What the task asks —
Only the lines of the data holding the string "Podewilsstraße" need to be returned.

*** Opening of Given information ***

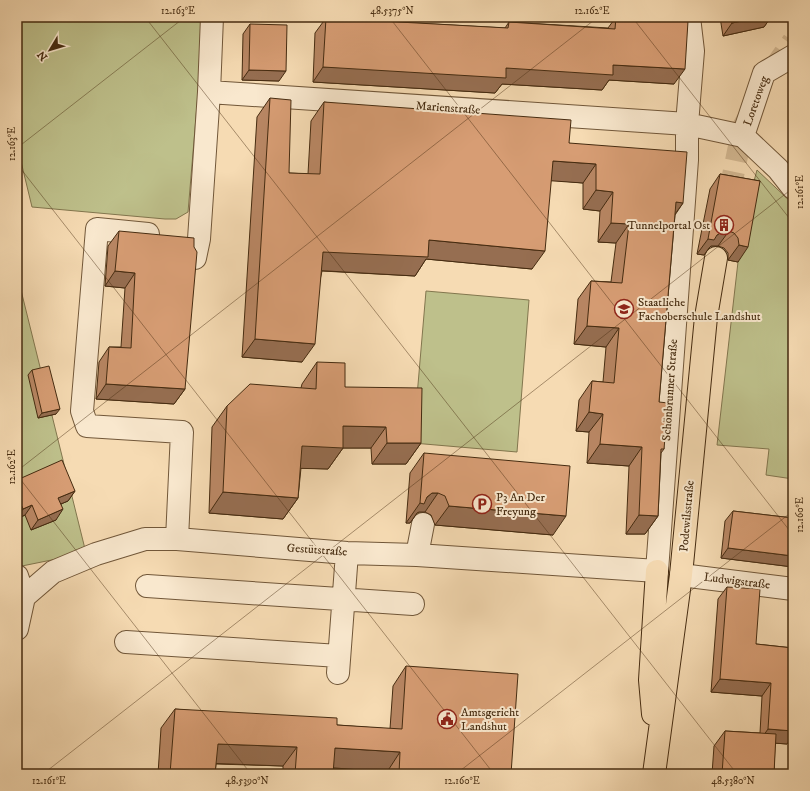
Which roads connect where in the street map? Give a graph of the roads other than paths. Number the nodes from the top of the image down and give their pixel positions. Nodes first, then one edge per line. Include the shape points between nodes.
1 (212, 17) edge
2 (689, 17) edge
3 (793, 56) edge
4 (209, 92) junction
5 (687, 124) junction
6 (743, 136) junction
7 (793, 188) edge
8 (716, 258) tunnel mouth
9 (423, 524) edge
10 (176, 539) junction
11 (347, 553) junction
12 (417, 555) junction
13 (657, 571) junction
14 (681, 575) junction
15 (17, 576) edge
16 (147, 586) dead end
17 (793, 589) edge
18 (24, 597) junction
19 (344, 600) junction
20 (412, 604) dead end
21 (17, 629) edge
22 (126, 642) dead end
23 (656, 749) junction
24 (654, 774) edge

1 - 4 street
2 - 5 street, Schönbrunner Straße via 693,51
3 - 6 street, Loretoweg via 764,73
4 - 5 street, Marienstraße
4 - 10 street via 197,248 171,236 97,229 82,411 87,426 182,432
5 - 6 street, Marienstraße
5 - 13 street, Schönbrunner Straße via 687,160
6 - 7 street via 778,169
8 - 14 main road, Podewilsstraße via 706,317
9 - 12 street
10 - 11 street, Gestütstraße
10 - 18 street, Gestütstraße via 145,539 96,554 53,572
11 - 12 street, Gestütstraße
11 - 19 street
12 - 13 street, Gestütstraße
13 - 23 main road via 650,680
14 - 17 street, Ludwigstraße
14 - 23 main road, Podewilsstraße
15 - 18 street
16 - 19 street
18 - 21 street
19 - 20 street
19 - 22 street via 339,664
23 - 24 main road, Podewilsstraße

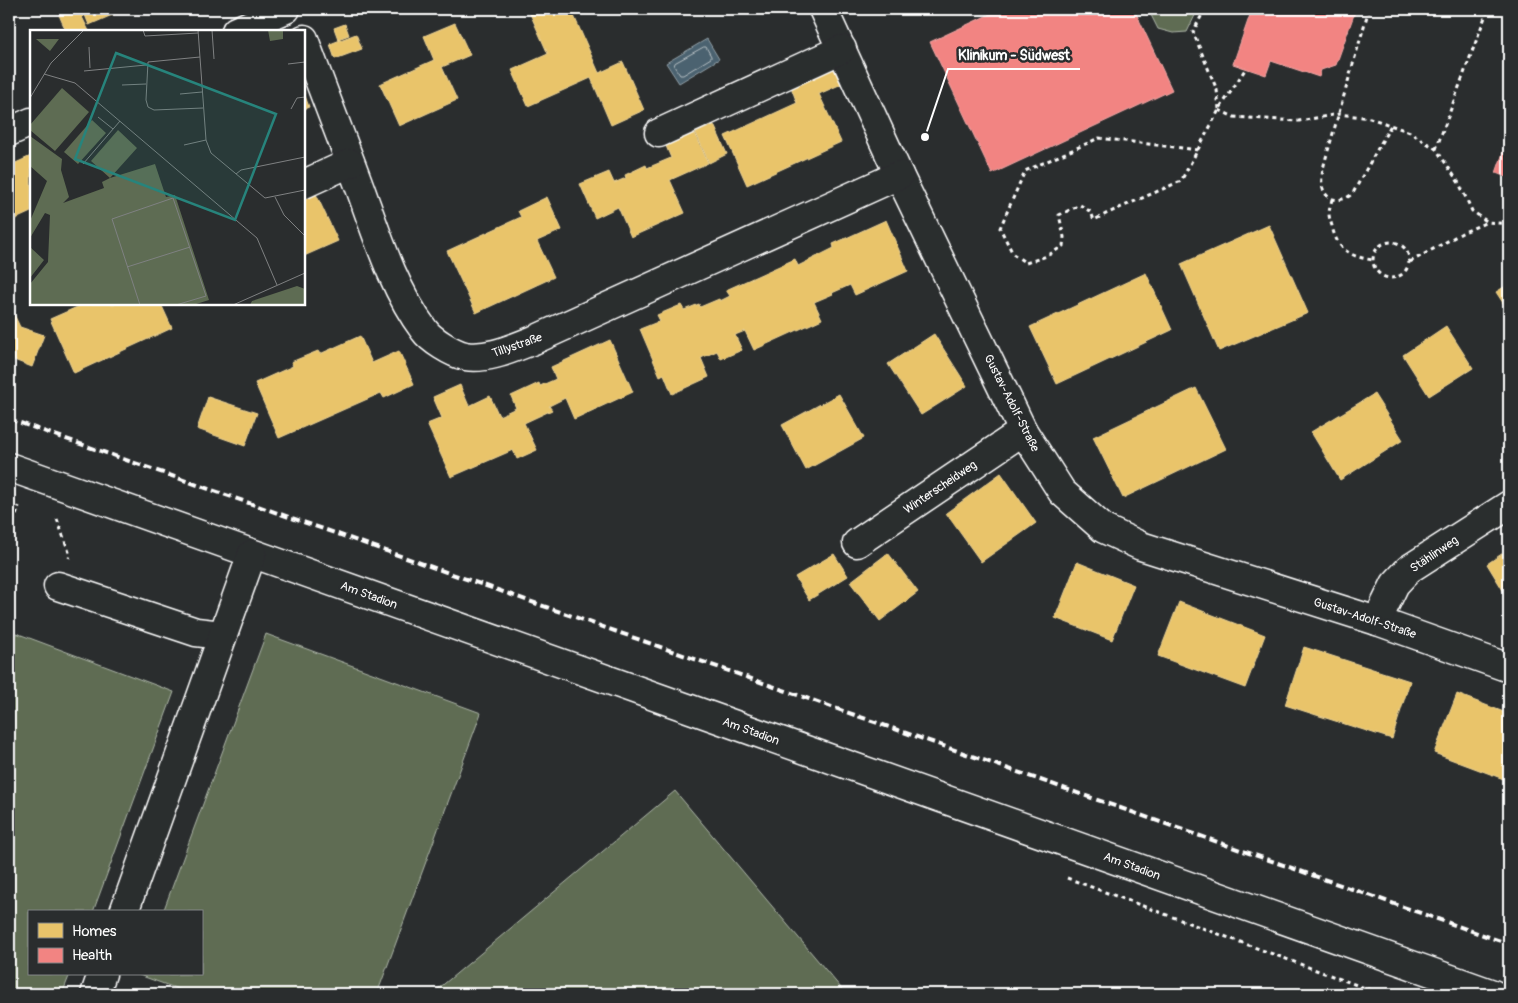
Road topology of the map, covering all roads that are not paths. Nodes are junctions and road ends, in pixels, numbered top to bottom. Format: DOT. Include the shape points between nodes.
graph roads {
  1 [pos="286,9"];
  2 [pos="292,9"];
  3 [pos="823,9"];
  4 [pos="238,30"];
  5 [pos="301,30"];
  6 [pos="305,42"];
  7 [pos="842,48"];
  8 [pos="30,122"];
  9 [pos="9,132"];
  10 [pos="659,133"];
  11 [pos="350,163"];
  12 [pos="900,175"];
  13 [pos="305,184"];
  14 [pos="1023,431"];
  15 [pos="9,466"];
  16 [pos="1509,505"];
  17 [pos="857,543"];
  18 [pos="252,554"];
  19 [pos="58,586"];
  20 [pos="1377,621"];
  21 [pos="222,635"];
  22 [pos="1509,668"];
  23 [pos="125,910"];
  24 [pos="101,976"];
  25 [pos="95,994"];
  26 [pos="1493,994"];
  1 -- 4 [label="street"];
  2 -- 5 [label="street"];
  3 -- 7 [label="street, Gustav-Adolf-Straße"];
  6 -- 11 [label="street, Tillystraße"];
  7 -- 10 [label="street"];
  7 -- 12 [label="street, Gustav-Adolf-Straße"];
  8 -- 9 [label="street"];
  11 -- 12 [label="street, Tillystraße" via="399,289 414,316 425,332 442,346 464,356 501,352 534,340"];
  11 -- 13 [label="street"];
  12 -- 14 [label="street, Gustav-Adolf-Straße"];
  14 -- 17 [label="street, Winterscheidweg"];
  14 -- 20 [label="street, Gustav-Adolf-Straße" via="1062,492 1104,529 1141,546"];
  15 -- 18 [label="street, Am Stadion"];
  16 -- 20 [label="street, Stählinweg" via="1409,569 1395,584"];
  18 -- 21 [label="street"];
  18 -- 26 [label="street, Am Stadion"];
  19 -- 21 [label="street" via="196,632"];
  20 -- 22 [label="street, Gustav-Adolf-Straße"];
  21 -- 23 [label="street"];
  24 -- 25 [label="street"];
}
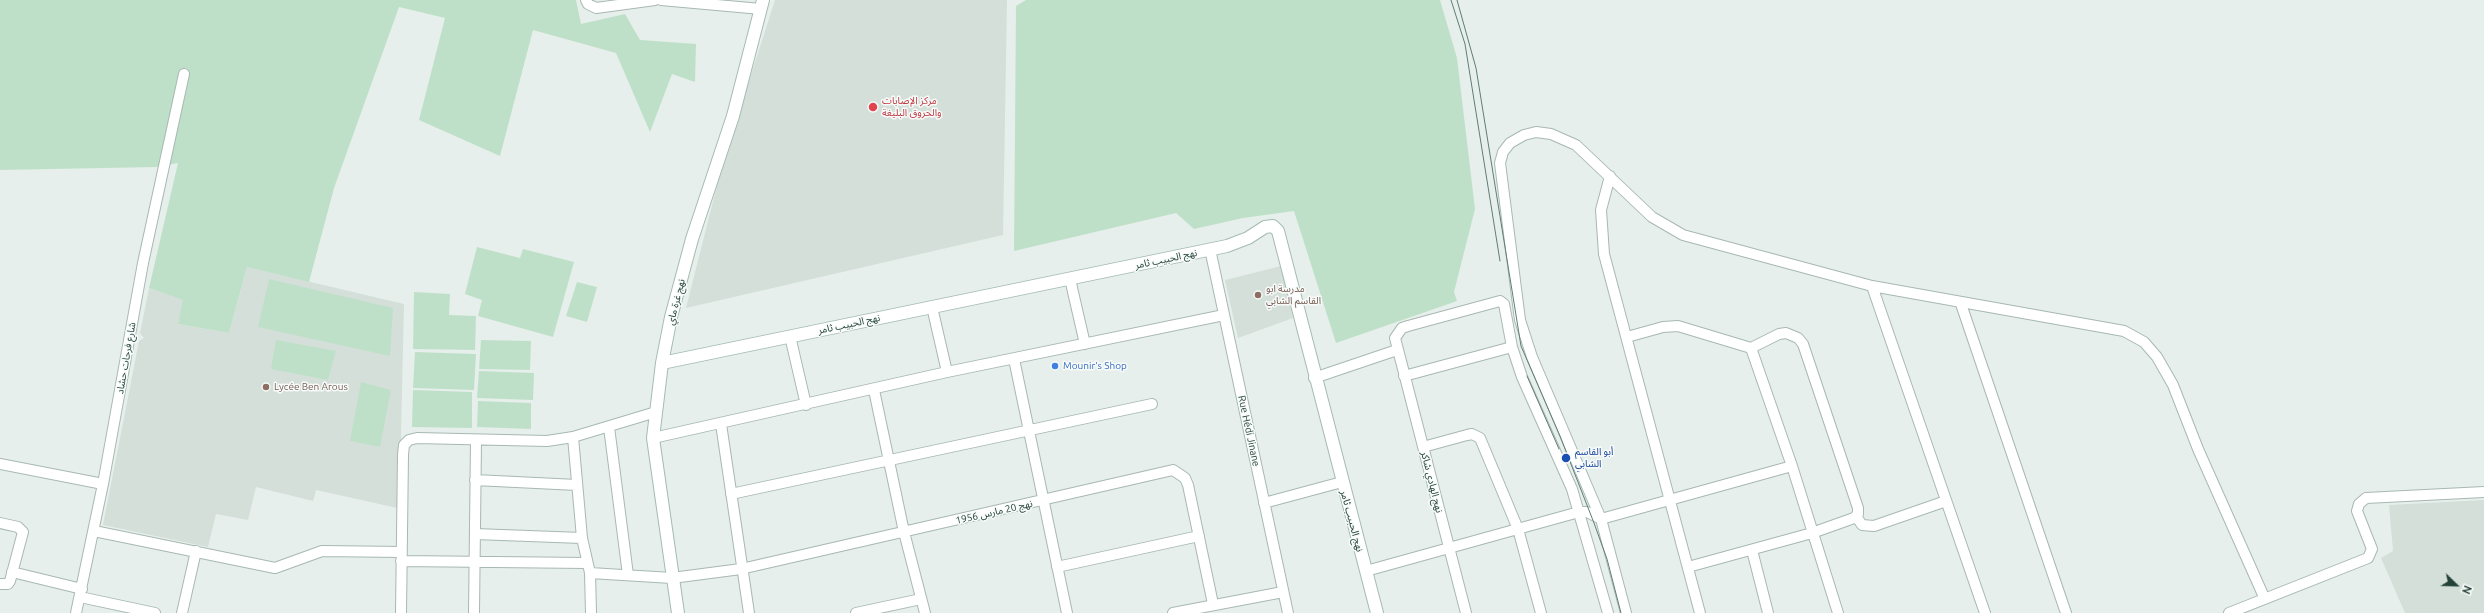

*** Close of Given information ***

Solution below —
8 - 14 main road, Podewilsstraße via 706,317
14 - 23 main road, Podewilsstraße
23 - 24 main road, Podewilsstraße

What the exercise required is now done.